# iMet Collection 2020 - FGVC7: Plan and EDA

## 1. Goal
The objective is to classify artworks from The Met's collection with fine-grained attributes. This is a multi-label image classification problem. The evaluation metric is the micro F1-score.

**Medal Targets:**
- **Gold:** ≥ 0.696
- **Silver:** ≥ 0.649
- **Bronze:** ≥ 0.649

## 2. Revised Workflow Plan (Post-Expert Review)
The initial plan has been updated based on expert feedback to accelerate progress towards a medal-winning solution. The focus is on using proven high-impact techniques for multi-label classification from the start.

### Key Changes from Initial Plan:
- **Model:** Start directly with a strong baseline: `tf_efficientnet_b4_ns` at 384px.
- **Validation:** Use `MultilabelStratifiedKFold` immediately. It's critical for this problem.
- **Loss Function:** Prioritize `Asymmetric Loss (ASL)` or `BCEWithLogitsLoss` with `pos_weight` to handle class imbalance.
- **Training:** Employ Automatic Mixed Precision (AMP) and potentially Exponential Moving Average (EMA) for faster and more stable training.
- **Thresholding:** **Do not use a fixed 0.5 threshold.** Tune a global threshold on Out-of-Fold (OOF) predictions. Implement a fallback to predict the highest-scoring class if no prediction exceeds the threshold.
- **TTA:** Use horizontal flip Test-Time Augmentation (TTA) during inference.

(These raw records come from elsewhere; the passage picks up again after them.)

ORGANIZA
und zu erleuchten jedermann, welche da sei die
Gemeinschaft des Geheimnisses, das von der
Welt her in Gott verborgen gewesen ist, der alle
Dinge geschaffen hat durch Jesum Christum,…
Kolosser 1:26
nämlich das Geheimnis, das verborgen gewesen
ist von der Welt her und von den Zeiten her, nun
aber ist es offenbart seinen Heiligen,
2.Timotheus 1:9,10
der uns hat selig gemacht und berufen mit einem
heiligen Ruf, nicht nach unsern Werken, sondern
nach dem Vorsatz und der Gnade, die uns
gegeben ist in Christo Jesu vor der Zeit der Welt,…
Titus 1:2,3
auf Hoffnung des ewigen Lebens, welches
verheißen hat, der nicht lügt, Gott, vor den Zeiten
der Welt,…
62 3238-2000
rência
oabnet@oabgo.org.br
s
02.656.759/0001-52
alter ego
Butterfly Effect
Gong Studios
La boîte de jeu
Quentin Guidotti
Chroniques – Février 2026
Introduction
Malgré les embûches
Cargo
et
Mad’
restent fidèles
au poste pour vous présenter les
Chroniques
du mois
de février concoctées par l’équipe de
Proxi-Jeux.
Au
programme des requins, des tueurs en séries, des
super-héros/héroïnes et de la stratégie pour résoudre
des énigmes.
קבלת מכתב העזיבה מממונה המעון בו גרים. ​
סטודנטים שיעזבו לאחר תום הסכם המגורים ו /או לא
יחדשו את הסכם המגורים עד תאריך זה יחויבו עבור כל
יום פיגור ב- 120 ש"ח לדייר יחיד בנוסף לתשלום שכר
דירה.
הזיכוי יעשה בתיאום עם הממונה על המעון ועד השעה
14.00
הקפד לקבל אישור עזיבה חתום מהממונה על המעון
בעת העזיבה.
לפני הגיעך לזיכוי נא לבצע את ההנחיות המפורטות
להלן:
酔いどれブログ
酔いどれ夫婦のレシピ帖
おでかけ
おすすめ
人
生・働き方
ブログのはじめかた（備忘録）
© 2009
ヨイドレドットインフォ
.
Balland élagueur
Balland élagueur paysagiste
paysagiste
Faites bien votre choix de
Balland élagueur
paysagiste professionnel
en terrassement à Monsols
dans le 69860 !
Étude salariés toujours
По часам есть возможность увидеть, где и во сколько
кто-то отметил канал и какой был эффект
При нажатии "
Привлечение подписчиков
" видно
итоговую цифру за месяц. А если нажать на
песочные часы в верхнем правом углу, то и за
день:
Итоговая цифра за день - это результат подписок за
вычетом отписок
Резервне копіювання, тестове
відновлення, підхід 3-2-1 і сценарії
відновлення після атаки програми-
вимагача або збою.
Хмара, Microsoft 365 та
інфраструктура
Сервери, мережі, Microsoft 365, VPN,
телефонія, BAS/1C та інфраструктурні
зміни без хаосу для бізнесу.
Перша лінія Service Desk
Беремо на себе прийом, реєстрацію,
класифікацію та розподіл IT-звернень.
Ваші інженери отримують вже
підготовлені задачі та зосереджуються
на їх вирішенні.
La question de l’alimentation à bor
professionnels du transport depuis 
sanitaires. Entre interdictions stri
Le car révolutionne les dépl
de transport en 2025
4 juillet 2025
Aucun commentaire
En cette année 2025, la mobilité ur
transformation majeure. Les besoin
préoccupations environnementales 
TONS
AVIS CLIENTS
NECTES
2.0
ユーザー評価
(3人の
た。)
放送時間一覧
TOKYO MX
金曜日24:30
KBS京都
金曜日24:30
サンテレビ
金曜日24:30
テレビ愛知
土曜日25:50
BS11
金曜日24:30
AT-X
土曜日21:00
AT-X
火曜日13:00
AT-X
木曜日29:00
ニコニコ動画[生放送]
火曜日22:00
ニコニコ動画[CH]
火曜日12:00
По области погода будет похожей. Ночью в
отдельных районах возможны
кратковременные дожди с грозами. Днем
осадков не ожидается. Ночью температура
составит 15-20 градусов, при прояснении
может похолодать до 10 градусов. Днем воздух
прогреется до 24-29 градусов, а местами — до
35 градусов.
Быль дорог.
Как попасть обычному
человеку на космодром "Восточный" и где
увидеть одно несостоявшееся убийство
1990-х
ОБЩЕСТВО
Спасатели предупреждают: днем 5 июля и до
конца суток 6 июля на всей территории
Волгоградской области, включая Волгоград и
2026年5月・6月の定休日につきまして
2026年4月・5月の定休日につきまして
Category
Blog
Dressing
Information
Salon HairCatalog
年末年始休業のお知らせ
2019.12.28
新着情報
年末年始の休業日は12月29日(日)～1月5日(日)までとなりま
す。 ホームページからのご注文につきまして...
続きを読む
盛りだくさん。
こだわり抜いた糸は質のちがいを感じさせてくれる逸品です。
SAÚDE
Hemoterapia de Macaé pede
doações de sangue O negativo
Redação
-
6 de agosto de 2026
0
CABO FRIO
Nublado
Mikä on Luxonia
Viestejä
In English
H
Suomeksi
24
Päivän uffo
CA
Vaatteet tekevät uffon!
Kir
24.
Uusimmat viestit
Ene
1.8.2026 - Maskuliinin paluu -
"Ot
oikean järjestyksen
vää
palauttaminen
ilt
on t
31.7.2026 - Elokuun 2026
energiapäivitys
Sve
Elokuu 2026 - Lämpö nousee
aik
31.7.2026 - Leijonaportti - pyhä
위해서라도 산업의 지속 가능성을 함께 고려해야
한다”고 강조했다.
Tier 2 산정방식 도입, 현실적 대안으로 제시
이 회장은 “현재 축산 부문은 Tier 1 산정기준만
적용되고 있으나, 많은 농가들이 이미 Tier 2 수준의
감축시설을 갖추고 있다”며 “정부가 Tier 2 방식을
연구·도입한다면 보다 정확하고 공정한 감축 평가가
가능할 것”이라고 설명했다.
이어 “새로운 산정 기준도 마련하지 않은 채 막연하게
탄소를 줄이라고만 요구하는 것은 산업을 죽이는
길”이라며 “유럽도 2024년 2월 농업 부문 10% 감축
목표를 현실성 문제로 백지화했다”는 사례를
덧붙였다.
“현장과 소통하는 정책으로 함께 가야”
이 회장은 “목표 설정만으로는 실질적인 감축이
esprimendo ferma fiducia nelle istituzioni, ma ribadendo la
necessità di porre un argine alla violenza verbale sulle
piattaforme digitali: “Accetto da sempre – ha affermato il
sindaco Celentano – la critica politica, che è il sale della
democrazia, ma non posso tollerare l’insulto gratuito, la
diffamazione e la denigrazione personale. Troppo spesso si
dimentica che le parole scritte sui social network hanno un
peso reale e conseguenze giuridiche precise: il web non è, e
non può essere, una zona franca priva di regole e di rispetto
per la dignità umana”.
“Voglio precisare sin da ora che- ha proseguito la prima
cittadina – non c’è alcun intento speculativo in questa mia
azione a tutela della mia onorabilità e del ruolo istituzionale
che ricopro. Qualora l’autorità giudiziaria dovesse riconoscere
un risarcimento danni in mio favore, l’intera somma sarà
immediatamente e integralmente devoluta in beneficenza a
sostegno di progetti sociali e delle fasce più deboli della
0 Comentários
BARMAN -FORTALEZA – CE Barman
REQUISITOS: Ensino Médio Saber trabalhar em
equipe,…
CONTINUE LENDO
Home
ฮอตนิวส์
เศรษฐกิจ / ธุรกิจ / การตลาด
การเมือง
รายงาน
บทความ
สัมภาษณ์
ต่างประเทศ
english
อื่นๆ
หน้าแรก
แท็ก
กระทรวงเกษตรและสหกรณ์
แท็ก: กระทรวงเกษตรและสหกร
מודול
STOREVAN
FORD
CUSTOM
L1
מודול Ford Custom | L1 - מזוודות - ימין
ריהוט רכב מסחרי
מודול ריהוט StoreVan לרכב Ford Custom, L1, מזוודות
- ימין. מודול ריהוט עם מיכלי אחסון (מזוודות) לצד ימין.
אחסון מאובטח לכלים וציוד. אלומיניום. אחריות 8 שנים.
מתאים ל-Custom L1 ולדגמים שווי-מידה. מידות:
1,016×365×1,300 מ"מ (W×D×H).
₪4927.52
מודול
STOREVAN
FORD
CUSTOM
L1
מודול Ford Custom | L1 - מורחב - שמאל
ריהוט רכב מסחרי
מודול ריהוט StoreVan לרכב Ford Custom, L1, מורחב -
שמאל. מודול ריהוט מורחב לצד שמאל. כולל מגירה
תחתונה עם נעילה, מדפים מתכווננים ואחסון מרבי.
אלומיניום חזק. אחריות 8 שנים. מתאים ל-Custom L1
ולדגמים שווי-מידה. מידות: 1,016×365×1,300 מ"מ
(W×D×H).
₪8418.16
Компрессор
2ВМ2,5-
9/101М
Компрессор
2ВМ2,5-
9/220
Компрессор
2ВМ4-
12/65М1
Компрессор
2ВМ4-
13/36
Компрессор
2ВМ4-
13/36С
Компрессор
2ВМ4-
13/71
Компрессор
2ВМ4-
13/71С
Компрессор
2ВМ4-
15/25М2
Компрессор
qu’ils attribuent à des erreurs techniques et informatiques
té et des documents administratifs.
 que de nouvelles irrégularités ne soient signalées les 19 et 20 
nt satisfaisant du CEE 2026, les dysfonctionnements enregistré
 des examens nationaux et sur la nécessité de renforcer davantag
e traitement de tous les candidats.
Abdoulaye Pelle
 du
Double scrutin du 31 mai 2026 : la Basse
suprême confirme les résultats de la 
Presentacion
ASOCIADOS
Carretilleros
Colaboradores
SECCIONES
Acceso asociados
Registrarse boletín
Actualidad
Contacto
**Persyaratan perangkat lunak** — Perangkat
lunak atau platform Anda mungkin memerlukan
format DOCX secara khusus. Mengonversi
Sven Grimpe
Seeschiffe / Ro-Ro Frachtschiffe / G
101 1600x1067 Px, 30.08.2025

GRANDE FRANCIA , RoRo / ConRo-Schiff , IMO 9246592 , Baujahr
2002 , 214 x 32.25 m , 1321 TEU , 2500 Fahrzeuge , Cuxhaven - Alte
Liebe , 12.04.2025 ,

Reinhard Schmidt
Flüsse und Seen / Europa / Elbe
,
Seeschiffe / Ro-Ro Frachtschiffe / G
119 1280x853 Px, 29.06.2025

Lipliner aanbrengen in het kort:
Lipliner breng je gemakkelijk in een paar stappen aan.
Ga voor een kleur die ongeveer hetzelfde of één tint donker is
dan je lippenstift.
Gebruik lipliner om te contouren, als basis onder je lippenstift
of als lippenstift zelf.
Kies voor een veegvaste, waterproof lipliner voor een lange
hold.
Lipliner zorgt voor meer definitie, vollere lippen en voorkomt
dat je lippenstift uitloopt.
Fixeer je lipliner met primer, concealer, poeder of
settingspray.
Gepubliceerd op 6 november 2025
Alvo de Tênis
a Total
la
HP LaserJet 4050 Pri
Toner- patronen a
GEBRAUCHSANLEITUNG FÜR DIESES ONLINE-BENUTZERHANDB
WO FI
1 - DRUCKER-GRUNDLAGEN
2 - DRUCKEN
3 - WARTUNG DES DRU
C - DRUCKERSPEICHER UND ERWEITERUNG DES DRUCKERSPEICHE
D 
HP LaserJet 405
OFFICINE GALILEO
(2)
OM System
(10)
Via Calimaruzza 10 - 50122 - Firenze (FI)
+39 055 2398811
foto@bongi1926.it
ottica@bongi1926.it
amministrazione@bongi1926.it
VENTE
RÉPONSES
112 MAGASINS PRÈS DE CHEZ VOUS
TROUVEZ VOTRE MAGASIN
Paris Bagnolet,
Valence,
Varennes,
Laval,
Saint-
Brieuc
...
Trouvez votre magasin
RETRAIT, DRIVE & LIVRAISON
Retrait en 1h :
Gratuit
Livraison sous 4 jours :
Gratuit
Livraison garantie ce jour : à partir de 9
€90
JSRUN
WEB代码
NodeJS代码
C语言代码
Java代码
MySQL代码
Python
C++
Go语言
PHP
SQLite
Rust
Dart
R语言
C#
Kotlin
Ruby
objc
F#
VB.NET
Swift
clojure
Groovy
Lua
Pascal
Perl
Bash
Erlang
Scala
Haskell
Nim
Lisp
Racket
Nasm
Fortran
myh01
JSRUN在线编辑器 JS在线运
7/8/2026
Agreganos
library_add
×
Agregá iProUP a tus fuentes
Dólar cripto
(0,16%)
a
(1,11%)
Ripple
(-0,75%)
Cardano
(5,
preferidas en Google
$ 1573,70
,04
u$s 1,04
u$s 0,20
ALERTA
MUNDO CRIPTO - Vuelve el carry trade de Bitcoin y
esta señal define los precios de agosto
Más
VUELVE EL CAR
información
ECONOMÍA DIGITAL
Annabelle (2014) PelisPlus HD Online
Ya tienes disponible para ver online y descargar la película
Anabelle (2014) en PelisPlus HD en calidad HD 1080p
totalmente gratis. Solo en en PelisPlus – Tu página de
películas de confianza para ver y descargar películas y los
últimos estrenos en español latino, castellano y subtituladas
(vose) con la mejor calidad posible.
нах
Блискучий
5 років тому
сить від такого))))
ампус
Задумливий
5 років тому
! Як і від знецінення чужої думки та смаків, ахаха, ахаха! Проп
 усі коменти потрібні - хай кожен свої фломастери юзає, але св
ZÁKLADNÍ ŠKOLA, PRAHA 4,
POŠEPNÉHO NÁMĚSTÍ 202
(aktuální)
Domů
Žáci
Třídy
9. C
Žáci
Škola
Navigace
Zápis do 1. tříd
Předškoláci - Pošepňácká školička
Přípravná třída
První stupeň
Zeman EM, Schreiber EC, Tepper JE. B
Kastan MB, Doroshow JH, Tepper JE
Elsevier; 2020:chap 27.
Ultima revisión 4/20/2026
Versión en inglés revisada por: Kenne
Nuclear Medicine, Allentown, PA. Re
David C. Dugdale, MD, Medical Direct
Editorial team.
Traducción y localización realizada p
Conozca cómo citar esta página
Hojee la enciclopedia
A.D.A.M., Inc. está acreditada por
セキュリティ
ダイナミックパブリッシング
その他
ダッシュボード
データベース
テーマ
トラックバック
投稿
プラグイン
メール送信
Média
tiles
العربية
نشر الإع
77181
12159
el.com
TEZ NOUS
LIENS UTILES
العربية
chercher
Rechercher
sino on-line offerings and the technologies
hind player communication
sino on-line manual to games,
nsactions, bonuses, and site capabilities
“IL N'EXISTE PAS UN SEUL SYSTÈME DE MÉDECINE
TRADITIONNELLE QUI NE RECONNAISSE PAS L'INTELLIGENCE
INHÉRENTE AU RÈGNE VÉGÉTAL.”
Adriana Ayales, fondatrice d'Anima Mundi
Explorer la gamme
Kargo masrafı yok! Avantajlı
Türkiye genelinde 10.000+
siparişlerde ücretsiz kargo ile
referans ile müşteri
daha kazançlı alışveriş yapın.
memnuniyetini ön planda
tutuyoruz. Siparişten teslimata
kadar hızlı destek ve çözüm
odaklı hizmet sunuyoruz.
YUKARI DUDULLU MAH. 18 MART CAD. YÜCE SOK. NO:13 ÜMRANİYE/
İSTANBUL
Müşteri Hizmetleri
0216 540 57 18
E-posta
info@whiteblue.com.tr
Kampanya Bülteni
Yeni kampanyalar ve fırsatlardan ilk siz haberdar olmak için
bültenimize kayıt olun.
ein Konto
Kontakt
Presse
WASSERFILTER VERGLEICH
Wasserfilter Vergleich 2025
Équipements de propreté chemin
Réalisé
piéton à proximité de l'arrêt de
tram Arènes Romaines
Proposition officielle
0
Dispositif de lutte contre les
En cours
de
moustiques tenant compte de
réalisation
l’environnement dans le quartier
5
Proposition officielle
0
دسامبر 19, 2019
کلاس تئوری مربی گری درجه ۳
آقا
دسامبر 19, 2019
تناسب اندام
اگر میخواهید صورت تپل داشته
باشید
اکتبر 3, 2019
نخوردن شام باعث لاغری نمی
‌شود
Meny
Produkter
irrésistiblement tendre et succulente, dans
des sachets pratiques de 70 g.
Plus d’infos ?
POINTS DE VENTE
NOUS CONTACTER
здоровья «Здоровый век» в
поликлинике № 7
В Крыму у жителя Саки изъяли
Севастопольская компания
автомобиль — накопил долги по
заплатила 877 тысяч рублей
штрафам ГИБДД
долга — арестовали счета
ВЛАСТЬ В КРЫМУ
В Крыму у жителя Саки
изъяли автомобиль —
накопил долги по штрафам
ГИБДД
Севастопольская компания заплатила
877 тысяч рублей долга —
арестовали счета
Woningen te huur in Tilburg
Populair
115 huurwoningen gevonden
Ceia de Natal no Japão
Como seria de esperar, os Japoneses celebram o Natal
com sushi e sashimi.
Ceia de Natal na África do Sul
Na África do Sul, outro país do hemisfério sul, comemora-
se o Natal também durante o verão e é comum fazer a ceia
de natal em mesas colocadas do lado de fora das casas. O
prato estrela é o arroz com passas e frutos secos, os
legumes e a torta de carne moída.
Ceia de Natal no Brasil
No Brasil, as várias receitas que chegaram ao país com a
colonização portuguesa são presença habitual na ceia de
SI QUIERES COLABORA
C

### Phase 1: Fast-Track Setup & EDA (Hours 0-4)
1.  **Essential EDA:**
    - Load `train.csv` and `labels.csv`.
    - Create the multi-hot encoded label matrix.
    - Analyze label frequencies and the distribution of labels per image to understand the imbalance.
    - Create stable mappings: `attribute_id <-> class_index`.
2.  **Validation Strategy:**
    - Implement a `MultilabelStratifiedKFold` split (e.g., 5 folds). We will start by training on just one fold to iterate quickly.
3.  **Dataloader Pipeline:**
    - Create a PyTorch `Dataset`.
    - Use `albumentations` for augmentations: `RandomResizedCrop(384)`, `HorizontalFlip`, light color jitter.
    - Ensure dataloaders are fast: set `num_workers`, `pin_memory=True`.

### Phase 2: Strong Baseline Training (Hours 4-14)
1.  **Model & Training Recipe:**
    - **Model:** `timm.create_model('tf_efficientnet_b4_ns', pretrained=True, num_classes=N_CLASSES)`.
    - **Image Size:** 384x384.
    - **Loss:** `BCEWithLogitsLoss` with pre-calculated `pos_weight`. (ASL is a later improvement if needed).
    - **Optimizer:** `AdamW`.
    - **Scheduler:** `CosineAnnealingLR` with warmup.
    - **Training:** Use AMP (`torch.cuda.amp`). Train for 6-8 epochs on a single fold to establish a baseline score and training time.
2.  **Evaluation & Checkpointing:**
    - In the validation loop, save OOF predictions (logits/probabilities).
    - Track both validation loss and micro F1-score.
    - Save the model checkpoint with the best micro F1-score.

### Phase 3: Optimization & Scaling (Hours 14-20)
1.  **Threshold Optimization:**
    - Using the saved OOF predictions from the first fold, perform a grid search to find the optimal global threshold for the micro F1-score.
    - Implement the "at-least-one" fallback: if an image has no predictions above the threshold, assign it the label with the highest probability.
2.  **Cross-Validation Training:**
    - If time permits and the single-fold model is promising, train models on the remaining folds of the `MultilabelStratifiedKFold` split.
3.  **Inference:**
    - Write a clean inference loop for the test set.
    - Implement horizontal flip TTA: predict on original and flipped images, then average the logits.

### Phase 4: Final Submission (Hours 20-24)
1.  **Ensembling & Prediction:**
    - Average the (TTA-enhanced) logit predictions from all trained fold models.
2.  **Final Prediction Generation:**
    - Apply the globally optimized threshold to the averaged predictions.
    - Apply the "at-least-one" fallback rule.
    - Convert the binary predictions back to `attribute_ids`.
3.  **Submission:**
    - Format the predictions into `submission.csv` ensuring the `id` order matches `sample_submission.csv` and `attribute_ids` are space-separated strings.
    - Perform a final sanity check on the file format.